The expedient response to what had happened seemed to have been written with intentional tones of condescension and malice. Given that there is no evidence to suggest Yates as being “weak on borders,” or even “very weak on illegal immigration,” the explanation was not only a way for the administration to have the last word, but it sounded similar to every other adolescent-like tirade Trump has on Twitter.
Yates herself did not betray the Department of Justice, or the American people. By refusing to defend an incredibly unjust law, which lacks credible evidence needed to explain why it’s even necessary to enforce, she protected the laws written within the Constitution from being infringed upon, which, for the record, is the job of the President of the United States.
While Mr. Trump is well within presidential limits in terminating the acting Attorney General, he has stepped far out of line when it comes to the method he used to terminate and replace her, as well as the reasoning behind the termination.
Dissent within government is not uncommon, and is not without precedence, especially as it pertains to Presidents and various other governing officials. The ability to openly disagree with members of opposing political parties is an idea which helped lay the groundwork of what America would become. However, firing someone who disagrees with what you believe is neither American, nor is it part of the democratic process we have operated under for 240 years. It is, however, tyrannical in nature.
Donald Trump was elected for a multiplicity of dizzying reasons which make little-to-no sense, but perhaps the most perplexing of which was the assertion that his business practices were, largely speaking, successful.

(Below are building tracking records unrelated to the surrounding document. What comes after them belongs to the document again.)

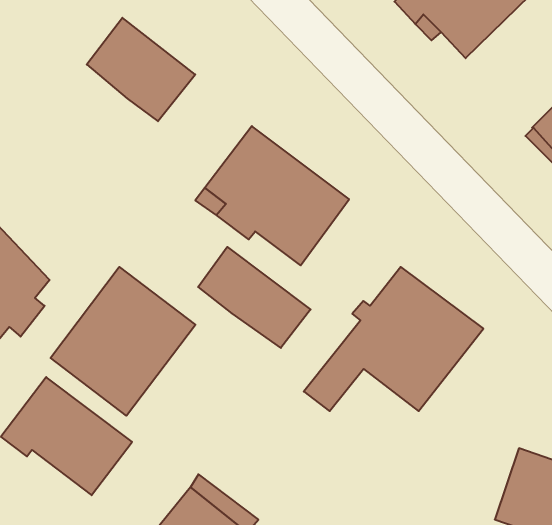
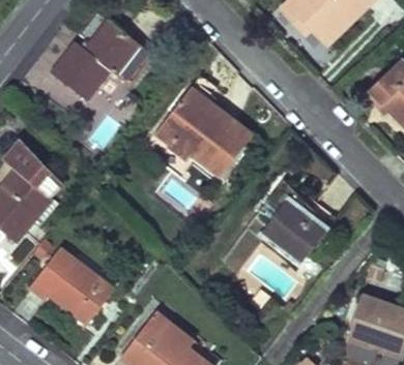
building: none -> [51,40,111,100]
building: [198,247,311,348] -> none
building: [51,267,195,416] -> none

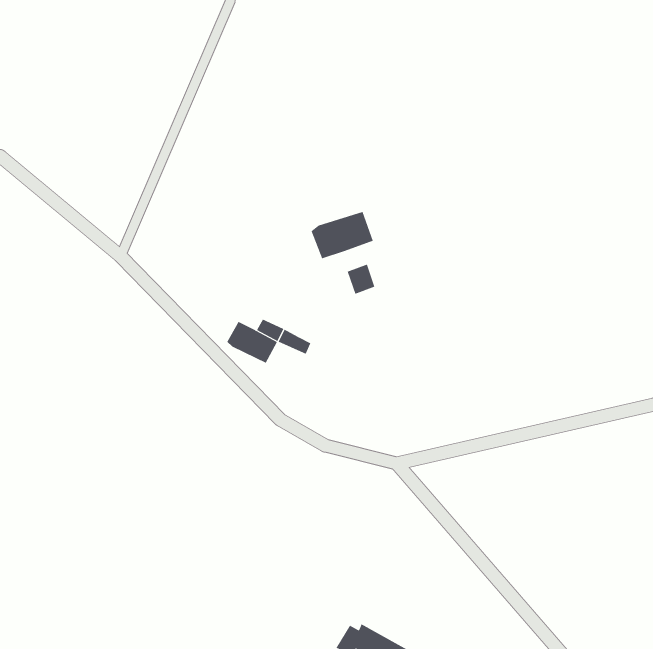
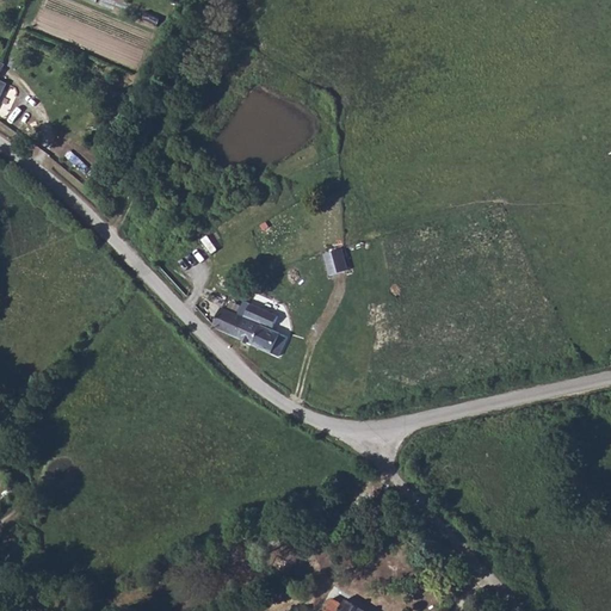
building: [311,211,374,259] -> none
building: none -> [249,323,286,356]

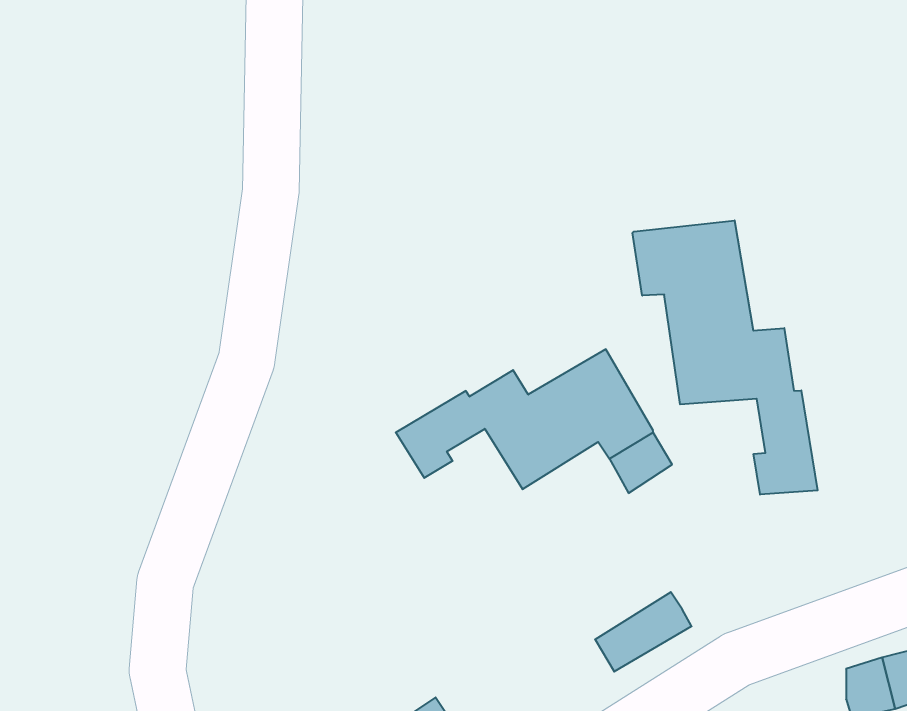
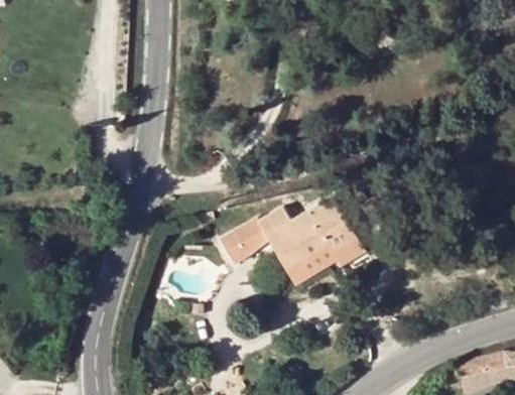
building: [633,220,818,495] -> none
building: [595,592,692,672] -> [286,245,338,287]

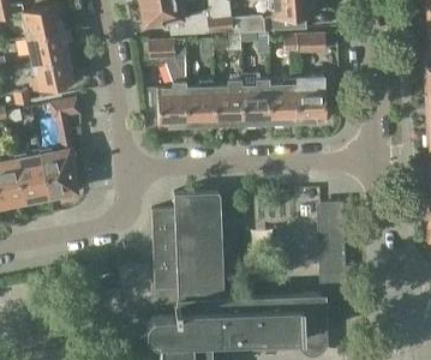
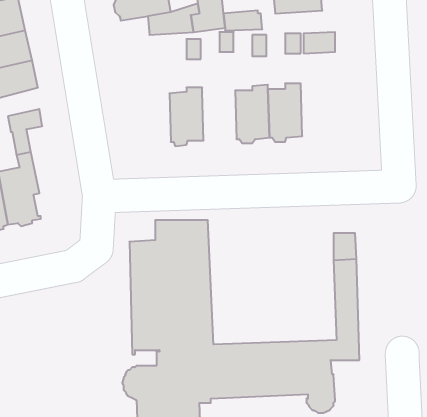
building: [148,40,187,131] -> none
building: [214,74,243,130] -> none
building: [297,77,327,126] -> none

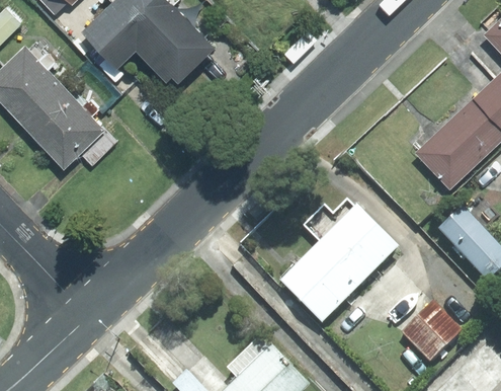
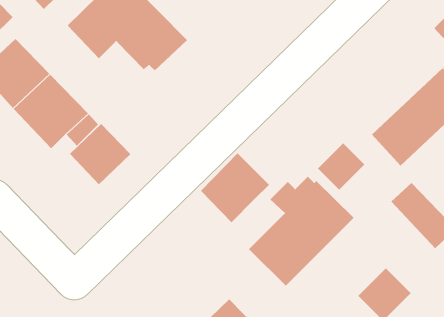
building: none -> [69,123,131,185]
building: none -> [317,142,365,190]
building: none -> [200,152,270,223]

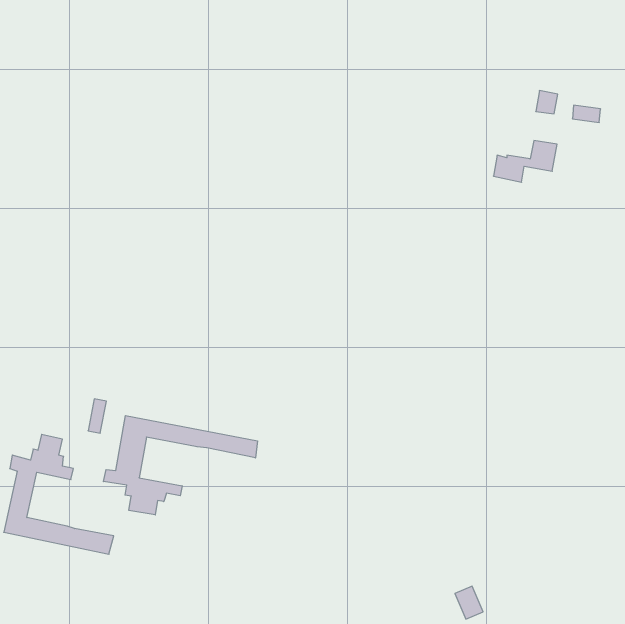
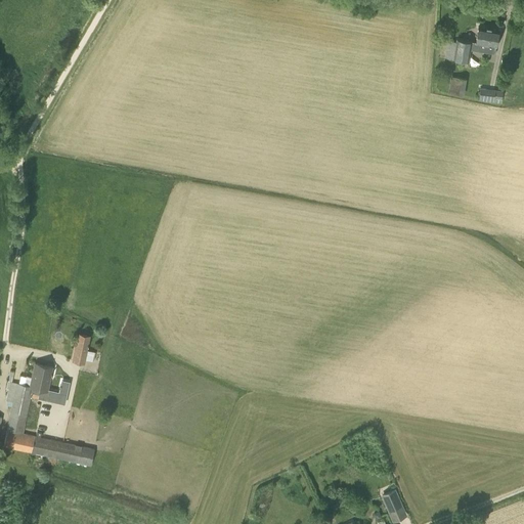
building: [493,141,557,182] -> [445,28,498,62]
building: [103,416,257,515] -> none

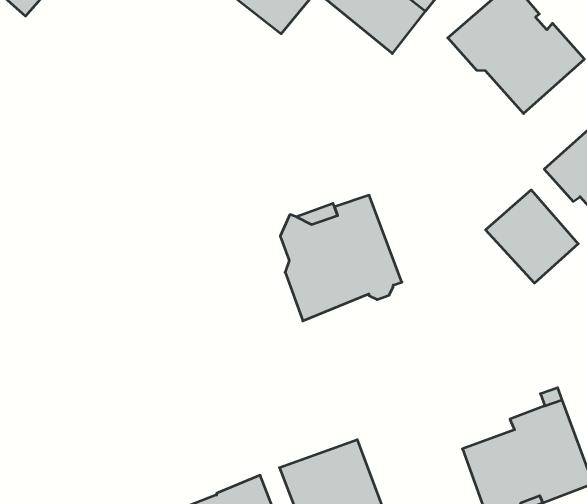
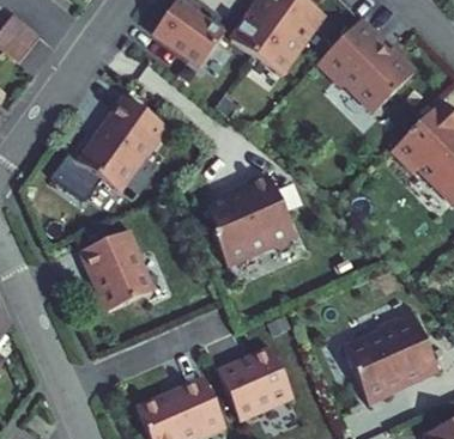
building: none -> [49,96,168,201]
building: [486,190,578,283] -> none
building: none -> [78,228,151,310]

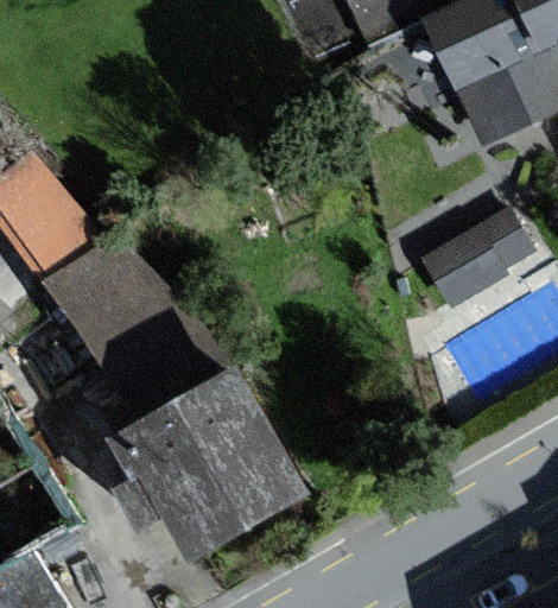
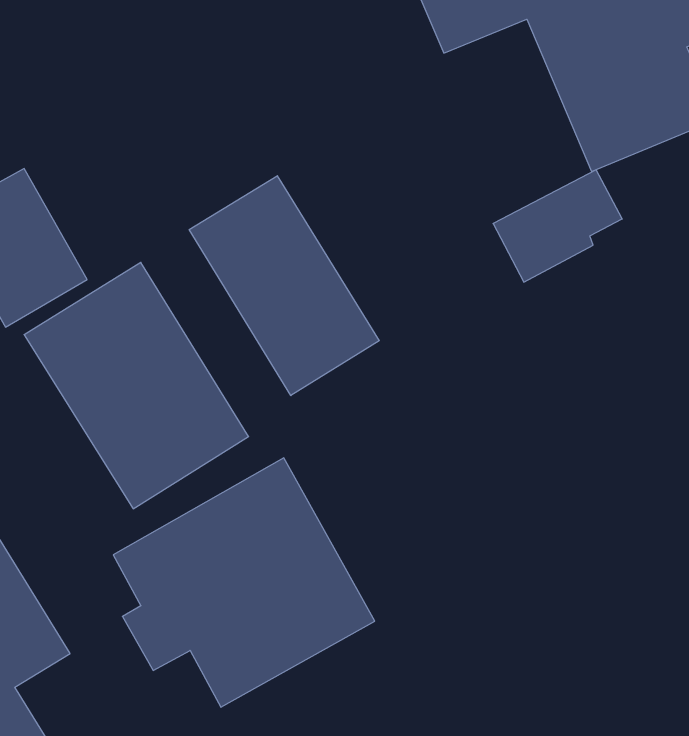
building: none -> [189,176,379,396]
building: [419,215,519,302] -> [493,170,622,282]

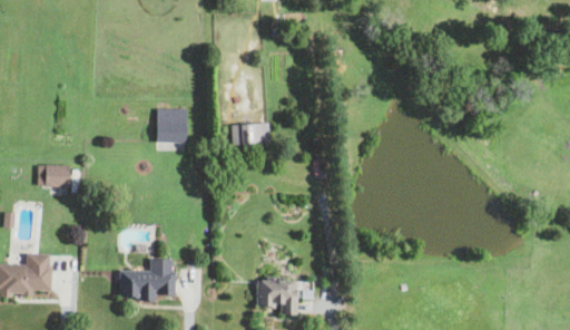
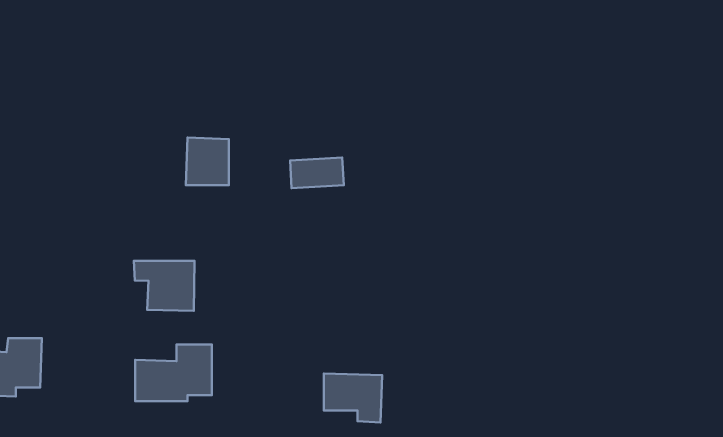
building: [38,164,70,187] -> none
building: none -> [134,261,194,311]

Essentially, he was elected to run the country as he would one of his many unsucessful businesses, which is perhaps the only area of his presidency in which he has yet to disappoint the public.
By dismissing Sally Yates for refusing to comply and act as he had wished, and for overreaching the powers granted to him as President, Donald Trump has reminded us that, no matter how much money you have, no matter how successful you may appear to be, and no matter how many people believe in what you say, terrible businessmen will always run terrible busineses.